*Required work*
The word "können" marks the lines to copy; find all of them in the entries below.
:::
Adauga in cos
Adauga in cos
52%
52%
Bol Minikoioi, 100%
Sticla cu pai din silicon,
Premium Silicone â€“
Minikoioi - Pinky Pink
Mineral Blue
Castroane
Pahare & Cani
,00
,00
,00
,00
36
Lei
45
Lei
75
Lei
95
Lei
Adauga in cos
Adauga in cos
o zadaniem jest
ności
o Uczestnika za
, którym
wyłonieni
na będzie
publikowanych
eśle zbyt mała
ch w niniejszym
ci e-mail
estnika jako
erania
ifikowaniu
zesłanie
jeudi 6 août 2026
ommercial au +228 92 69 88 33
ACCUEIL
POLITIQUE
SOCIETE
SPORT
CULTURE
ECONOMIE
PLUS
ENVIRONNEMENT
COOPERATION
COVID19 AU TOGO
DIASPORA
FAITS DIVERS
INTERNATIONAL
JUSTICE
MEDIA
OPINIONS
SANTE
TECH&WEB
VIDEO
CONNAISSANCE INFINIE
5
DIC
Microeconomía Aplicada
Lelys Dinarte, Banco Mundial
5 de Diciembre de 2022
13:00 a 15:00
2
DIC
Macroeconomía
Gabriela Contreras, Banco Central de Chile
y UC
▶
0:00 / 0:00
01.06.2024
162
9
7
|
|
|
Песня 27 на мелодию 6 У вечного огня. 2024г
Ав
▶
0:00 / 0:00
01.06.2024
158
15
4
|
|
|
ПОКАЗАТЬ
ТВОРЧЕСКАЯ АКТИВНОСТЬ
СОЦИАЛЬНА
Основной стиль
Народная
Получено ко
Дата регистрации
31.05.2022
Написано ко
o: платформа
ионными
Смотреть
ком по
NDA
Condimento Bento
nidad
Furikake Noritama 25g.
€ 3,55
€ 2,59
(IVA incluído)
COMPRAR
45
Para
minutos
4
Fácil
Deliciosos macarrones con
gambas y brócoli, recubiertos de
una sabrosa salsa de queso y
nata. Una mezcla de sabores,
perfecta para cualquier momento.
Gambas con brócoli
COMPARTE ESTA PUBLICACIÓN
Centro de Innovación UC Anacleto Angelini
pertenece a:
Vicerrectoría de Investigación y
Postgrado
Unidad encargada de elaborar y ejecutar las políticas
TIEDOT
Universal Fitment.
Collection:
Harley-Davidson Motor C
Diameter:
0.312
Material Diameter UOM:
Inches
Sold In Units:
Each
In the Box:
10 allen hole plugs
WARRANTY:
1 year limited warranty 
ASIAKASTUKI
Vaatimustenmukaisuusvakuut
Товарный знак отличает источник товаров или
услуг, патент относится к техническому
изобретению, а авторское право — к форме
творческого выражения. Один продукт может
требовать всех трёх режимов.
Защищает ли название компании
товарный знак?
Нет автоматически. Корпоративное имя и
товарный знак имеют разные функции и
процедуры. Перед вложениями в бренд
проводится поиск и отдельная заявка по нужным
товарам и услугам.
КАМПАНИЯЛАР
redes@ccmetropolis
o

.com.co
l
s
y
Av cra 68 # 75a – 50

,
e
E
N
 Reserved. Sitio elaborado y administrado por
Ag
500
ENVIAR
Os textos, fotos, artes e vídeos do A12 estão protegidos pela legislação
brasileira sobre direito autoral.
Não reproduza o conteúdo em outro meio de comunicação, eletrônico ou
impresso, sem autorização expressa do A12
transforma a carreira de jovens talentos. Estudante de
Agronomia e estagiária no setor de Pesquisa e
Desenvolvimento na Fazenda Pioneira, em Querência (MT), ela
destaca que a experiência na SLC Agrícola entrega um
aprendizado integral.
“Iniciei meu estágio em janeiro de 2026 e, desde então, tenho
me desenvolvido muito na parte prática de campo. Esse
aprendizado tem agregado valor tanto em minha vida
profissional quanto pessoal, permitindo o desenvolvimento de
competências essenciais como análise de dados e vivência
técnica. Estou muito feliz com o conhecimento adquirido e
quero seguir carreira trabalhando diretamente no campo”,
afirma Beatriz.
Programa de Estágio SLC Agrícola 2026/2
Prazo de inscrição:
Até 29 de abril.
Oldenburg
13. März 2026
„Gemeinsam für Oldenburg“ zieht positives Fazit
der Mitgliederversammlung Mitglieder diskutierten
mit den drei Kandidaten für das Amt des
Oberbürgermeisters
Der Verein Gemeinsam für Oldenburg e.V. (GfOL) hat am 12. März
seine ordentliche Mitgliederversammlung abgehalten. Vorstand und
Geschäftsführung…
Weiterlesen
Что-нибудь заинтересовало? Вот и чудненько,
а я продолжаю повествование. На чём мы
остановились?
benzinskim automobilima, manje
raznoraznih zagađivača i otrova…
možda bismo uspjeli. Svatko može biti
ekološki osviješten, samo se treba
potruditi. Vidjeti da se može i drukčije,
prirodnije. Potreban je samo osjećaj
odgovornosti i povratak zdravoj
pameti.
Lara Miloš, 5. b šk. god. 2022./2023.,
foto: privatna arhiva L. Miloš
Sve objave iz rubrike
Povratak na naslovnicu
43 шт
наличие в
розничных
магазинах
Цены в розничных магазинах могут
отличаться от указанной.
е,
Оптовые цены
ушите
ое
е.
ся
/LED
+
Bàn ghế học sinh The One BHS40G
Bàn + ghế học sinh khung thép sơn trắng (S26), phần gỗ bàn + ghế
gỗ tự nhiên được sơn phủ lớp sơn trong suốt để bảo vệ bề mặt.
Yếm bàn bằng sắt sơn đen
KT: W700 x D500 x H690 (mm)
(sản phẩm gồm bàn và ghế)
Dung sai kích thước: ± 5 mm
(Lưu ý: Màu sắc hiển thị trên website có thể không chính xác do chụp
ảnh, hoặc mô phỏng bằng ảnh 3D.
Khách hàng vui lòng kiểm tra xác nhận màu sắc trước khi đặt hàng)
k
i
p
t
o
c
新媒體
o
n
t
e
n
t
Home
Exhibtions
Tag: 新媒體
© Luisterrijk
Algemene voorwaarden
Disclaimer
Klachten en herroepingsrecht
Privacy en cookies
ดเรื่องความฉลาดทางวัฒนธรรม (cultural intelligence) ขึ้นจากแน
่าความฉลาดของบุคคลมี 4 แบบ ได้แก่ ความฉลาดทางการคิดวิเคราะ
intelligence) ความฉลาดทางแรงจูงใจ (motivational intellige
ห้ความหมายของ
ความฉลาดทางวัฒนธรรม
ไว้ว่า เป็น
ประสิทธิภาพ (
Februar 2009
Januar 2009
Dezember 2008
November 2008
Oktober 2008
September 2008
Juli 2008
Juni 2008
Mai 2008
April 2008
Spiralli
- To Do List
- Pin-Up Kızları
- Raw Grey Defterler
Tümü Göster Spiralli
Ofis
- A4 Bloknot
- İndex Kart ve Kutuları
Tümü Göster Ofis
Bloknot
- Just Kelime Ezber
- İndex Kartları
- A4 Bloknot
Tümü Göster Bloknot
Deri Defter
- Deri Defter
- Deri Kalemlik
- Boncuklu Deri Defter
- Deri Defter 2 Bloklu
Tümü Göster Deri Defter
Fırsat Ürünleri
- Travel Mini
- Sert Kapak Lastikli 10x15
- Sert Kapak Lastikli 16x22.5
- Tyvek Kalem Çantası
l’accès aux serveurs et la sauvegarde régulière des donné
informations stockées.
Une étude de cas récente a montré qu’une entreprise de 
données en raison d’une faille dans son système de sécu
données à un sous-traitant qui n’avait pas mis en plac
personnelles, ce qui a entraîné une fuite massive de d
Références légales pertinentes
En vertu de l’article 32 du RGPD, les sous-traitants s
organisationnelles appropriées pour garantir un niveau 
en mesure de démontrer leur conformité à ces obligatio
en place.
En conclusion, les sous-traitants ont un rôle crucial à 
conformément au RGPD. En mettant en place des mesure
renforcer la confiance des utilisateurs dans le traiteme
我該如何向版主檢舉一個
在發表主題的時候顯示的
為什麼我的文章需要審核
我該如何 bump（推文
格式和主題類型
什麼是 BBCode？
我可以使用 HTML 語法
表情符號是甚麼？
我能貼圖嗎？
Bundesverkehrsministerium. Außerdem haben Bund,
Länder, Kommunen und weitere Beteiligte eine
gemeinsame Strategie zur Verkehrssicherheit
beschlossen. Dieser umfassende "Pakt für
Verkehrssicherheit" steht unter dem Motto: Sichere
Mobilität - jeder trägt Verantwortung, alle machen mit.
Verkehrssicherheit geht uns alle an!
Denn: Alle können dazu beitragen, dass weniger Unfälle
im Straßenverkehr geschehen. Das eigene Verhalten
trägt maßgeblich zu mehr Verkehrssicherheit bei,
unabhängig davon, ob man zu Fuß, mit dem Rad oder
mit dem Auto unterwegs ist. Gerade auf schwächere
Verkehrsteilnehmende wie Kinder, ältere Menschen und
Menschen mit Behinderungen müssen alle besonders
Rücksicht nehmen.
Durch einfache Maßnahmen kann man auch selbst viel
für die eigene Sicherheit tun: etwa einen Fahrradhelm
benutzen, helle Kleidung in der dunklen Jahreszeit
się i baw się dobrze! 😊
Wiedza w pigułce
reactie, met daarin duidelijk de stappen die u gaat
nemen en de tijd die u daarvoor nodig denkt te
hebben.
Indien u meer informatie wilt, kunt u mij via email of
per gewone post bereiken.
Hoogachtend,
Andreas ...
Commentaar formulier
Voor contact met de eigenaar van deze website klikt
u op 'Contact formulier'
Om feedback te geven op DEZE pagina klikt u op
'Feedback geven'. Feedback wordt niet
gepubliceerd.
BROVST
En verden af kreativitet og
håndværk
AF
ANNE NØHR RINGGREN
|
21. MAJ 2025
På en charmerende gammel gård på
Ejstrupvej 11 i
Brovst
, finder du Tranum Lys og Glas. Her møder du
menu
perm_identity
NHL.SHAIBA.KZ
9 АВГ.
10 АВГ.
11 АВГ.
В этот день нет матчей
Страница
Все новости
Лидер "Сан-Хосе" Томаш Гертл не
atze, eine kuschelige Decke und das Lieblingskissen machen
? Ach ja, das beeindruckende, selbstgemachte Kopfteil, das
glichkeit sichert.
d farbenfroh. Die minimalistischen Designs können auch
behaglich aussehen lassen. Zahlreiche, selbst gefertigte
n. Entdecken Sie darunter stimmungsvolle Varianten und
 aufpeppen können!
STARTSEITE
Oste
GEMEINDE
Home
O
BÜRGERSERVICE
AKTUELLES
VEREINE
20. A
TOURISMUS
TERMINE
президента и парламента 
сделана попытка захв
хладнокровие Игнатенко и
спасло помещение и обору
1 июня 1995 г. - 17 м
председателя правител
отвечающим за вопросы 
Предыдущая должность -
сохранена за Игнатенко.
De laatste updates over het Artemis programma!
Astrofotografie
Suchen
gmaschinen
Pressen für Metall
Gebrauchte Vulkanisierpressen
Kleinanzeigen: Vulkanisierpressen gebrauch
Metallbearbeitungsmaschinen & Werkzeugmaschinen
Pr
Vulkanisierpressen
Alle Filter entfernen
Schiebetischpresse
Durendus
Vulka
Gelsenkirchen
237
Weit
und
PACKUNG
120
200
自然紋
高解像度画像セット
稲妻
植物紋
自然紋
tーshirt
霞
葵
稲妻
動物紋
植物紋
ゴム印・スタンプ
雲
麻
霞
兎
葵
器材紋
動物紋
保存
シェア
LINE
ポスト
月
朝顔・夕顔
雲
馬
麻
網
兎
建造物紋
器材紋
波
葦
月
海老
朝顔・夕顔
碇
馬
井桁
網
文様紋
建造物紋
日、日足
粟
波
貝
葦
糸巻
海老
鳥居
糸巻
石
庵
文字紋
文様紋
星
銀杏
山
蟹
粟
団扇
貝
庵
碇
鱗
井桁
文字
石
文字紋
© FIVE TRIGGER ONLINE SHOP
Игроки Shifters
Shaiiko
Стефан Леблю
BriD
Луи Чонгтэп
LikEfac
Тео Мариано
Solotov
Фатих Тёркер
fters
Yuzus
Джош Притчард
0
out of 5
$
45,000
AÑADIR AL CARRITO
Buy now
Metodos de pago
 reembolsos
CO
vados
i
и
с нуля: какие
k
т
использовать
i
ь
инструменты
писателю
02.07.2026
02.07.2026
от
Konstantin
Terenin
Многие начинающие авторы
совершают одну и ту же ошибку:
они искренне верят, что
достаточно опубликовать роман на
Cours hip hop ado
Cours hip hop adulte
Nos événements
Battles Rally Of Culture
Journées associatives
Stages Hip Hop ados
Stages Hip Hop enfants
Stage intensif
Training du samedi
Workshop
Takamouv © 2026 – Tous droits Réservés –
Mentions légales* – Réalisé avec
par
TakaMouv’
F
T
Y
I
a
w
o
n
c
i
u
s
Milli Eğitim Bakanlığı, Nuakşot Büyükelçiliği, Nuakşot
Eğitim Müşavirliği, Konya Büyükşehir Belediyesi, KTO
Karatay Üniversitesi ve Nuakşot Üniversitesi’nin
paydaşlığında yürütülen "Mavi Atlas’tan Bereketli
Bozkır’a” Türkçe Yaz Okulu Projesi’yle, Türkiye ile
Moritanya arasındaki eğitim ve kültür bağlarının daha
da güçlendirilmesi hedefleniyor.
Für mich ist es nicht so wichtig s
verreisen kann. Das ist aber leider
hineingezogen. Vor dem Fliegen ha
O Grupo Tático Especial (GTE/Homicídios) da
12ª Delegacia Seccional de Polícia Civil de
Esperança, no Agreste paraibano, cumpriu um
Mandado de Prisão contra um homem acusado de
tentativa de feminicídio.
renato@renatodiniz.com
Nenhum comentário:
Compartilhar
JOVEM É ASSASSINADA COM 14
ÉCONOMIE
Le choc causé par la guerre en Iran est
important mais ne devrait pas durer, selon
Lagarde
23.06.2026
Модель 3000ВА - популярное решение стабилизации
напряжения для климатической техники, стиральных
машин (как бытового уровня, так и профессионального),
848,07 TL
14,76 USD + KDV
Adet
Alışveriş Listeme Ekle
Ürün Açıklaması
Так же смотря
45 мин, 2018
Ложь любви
:::
*Exercise response*
Denn: Alle können dazu beitragen, dass weniger Unfälle
d farbenfroh. Die minimalistischen Designs können auch
 aufpeppen können!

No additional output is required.